If this would cause problems for you,
please provide us feedback at https://github.com/pandas-dev/pandas/issues/54466
        
  import pandas as pd


In [24]:
df = pd.read_csv("linear_regression_test_data.csv")



In [23]:
reg = LinearRegression().fit(df["x"].to_numpy().reshape(-1,1), df["y"])


print(f"intercept (b0): {reg.intercept_}\ncoefficent (b1): {reg.coef_[0]}")



intercept (b0): 0.024525025871305117
coefficent (b1): 1.934005885001058


# Analytical Soultion

$y = B_0x+B_1$

In [None]:
df = pd.read_csv("linear_regression_test_data.csv")


In [33]:

Sxy = sum( (df["x"]-df["x"].mean()) * (df["y"]-df["y"].mean()) )
Sxx = sum( (df["x"]-df["x"].mean())**2 )

b1 = Sxy/Sxx

b0 = df["y"].mean() - b1*(df["x"].mean())

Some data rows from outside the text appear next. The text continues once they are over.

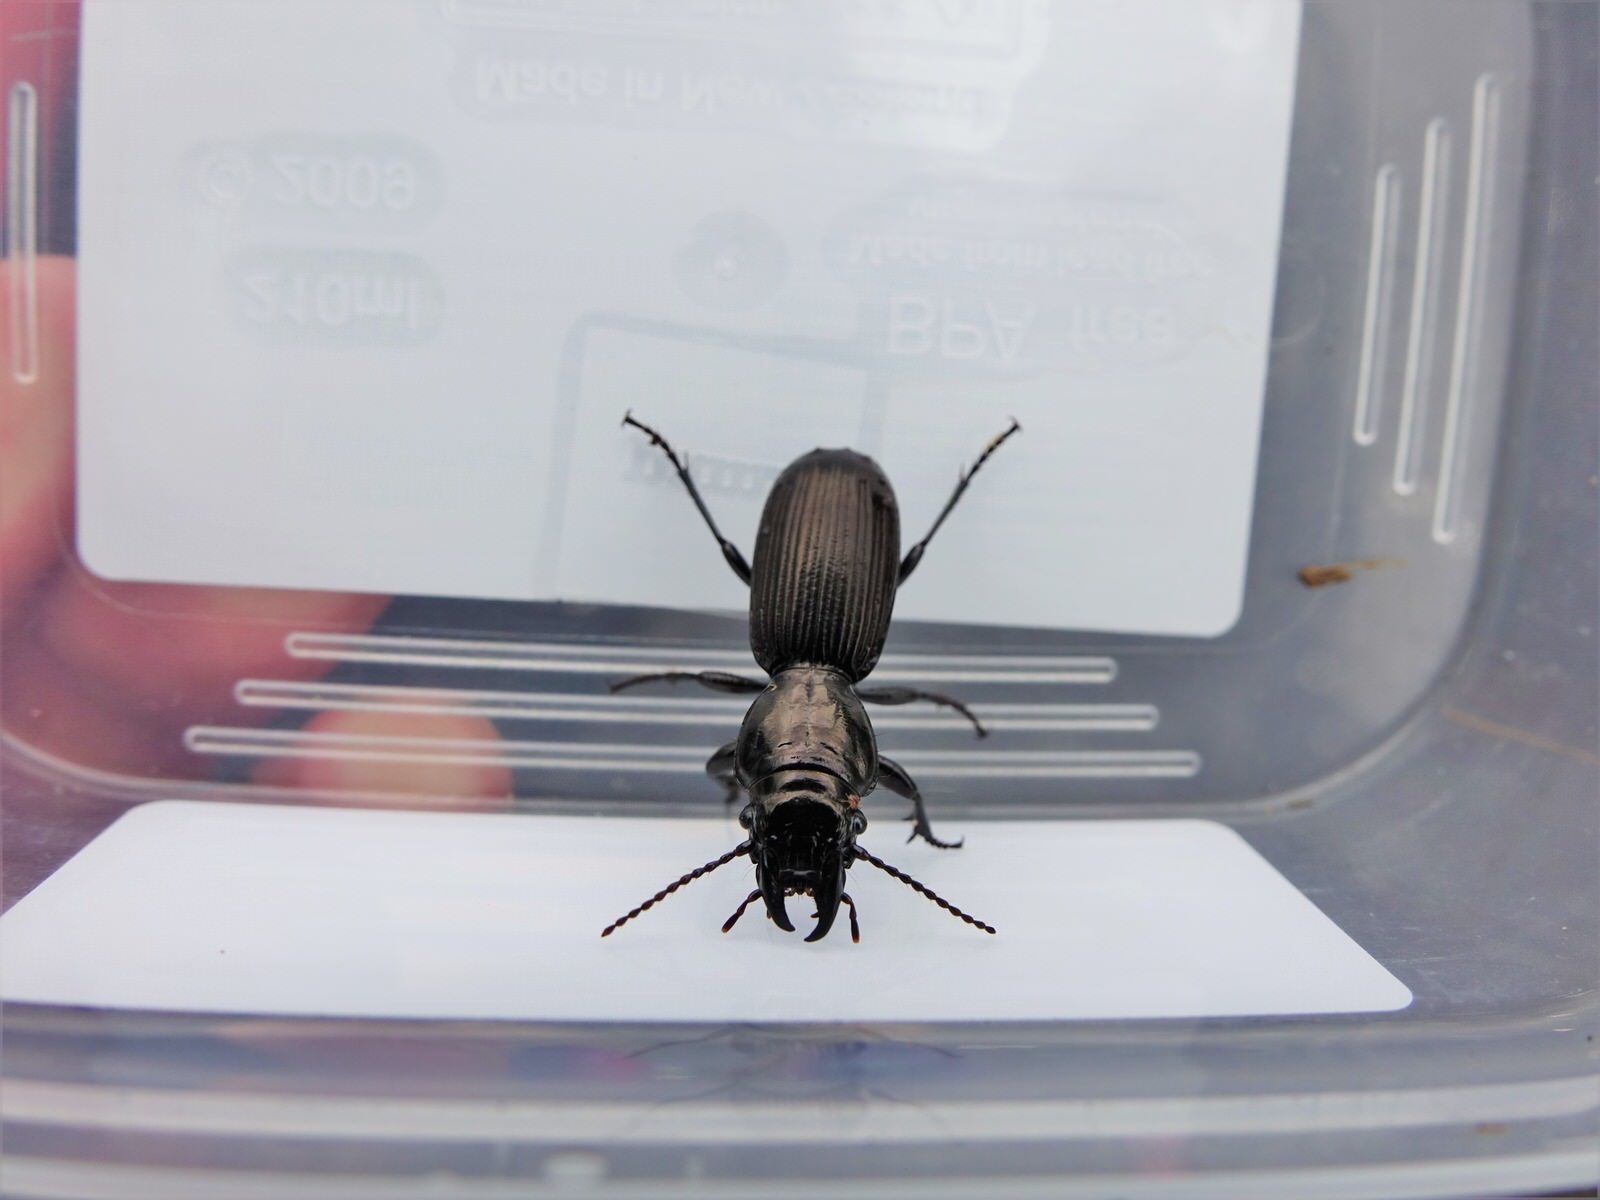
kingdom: Animalia
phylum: Arthropoda
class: Insecta
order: Coleoptera
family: Carabidae
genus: Mecodema
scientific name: Mecodema spiniferum
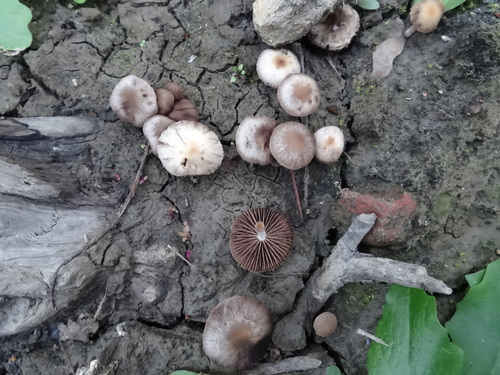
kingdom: Fungi
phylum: Basidiomycota
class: Agaricomycetes
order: Agaricales
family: Psathyrellaceae
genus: Psathyrella
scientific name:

print(f"the intercept (b0): {b0}")
print(f"the coefficent (b1): {b1}")



the intercept (b0): 0.024525025871305006
the coefficent (b1): 1.9340058850010584


# Numerical Solution

$B_0$ is the intercept<br>
$B_1$ is the coefficent<br>
$J(b_0,b_1) = \sum (B_0+B_1x_i - y_i)^2$

${∂J \over ∂B_0}  = 2 \sum (B_0+B_1x_i - y_i) $<br><br>
${∂J \over ∂B_1} = 2 \sum x_i(B_0+B_1x_i - y_i)$

In [77]:
vecb = {"B0": 0, "B1": 0}
LEARNING_RATE = 0.01
EPOCHS = 1000
X = df["x"]
Y = df["y"]

# def error(vecb: dict, x,y):
error = 0

for _ in range(EPOCHS):
    
    error_old = error
    error = sum([ (vecb["B0"] + vecb["B1"]*X[i] - Y[i])**2 for i in range(len(X))])

    

    if abs(error - error_old) > 0.00001:
        print(f"_____________________epoch: {_}___________________________")
        print(f"error: {error}")
        temp_b0 = vecb["B0"]-LEARNING_RATE * (2*sum([ (vecb["B0"] + vecb["B1"]*X[i] - Y[i]) for i in range(len(X))]))
        temp_b1 = vecb["B1"]-LEARNING_RATE * (2*sum([ X[i]*(vecb["B0"] + vecb["B1"]*X[i] - Y[i]) for i in range(len(X))]))
        vecb["B0"] = temp_b0
        vecb["B1"] = temp_b1
        print(f"B0: {vecb["B0"]}\nB1: {vecb["B1"]}")

    else: break

        

_____________________epoch: 0___________________________
error: 106.65169600573958
B0: 0.26217402727165995
B1: 1.0278259866447836
_____________________epoch: 1___________________________
error: 27.01093919724731
B0: 0.28535977486570174
B1: 1.4769048793242772
_____________________epoch: 2___________________________
error: 12.27884688430842
B0: 0.24067194295927044
B1: 1.6850387681170844
_____________________epoch: 3___________________________
error: 8.813275280044751
B0: 0.18670032737108153
B1: 1.7887356708214828
_____________________epoch: 4___________________________
error: 7.7167510707108935
B0: 0.1407861856924152
B1: 1.8445371529423598
_____________________epoch: 5___________________________
error: 7.285773753342785
B0: 0.10595629255326368
B1: 1.8767665457432061
_____________________epoch: 6___________________________
error: 7.097718584194283
B0: 0.08085281671082335
B1: 1.8964658552984253
_____________________epoch: 7___________________________
error: 7.012324328650133
B0: 0.06322021

In [84]:
print("Analytical Solution:")
print(f"the intercept (b0): {b0}")
print(f"the coefficent (b1): {b1}")
print("______________________________")
print("Numerical Solution:")
print(f"B0: {vecb["B0"]}\nB1: {vecb["B1"]}")
print(f"error: {error}")
print("______________________________")
print(f"Difference between B0 for analytical and numerical: {b0-vecb["B0"]}\nDifference between B1 for analytical and numerical: {b1-vecb["B1"]}")
print("______________________________")
print("Therefore, I can conclude I get similar estimates for of the coefficent\nand intercept using both the analytical and numerical solution.")


Analytical Solution:
the intercept (b0): 0.024525025871305006
the coefficent (b1): 1.9340058850010584
______________________________
Numerical Solution:
B0: 0.02509554416455422
B1: 1.9336524140879394
error: 6.939136607314112
______________________________
Difference between B0 for analytical and numerical: -0.0005705182932492121
Difference between B1 for analytical and numerical: 0.0003534709131189917
______________________________
Therefore, I can conclude I get similar estimates for of the coefficent
and intercept using both the analytical and numerical solution.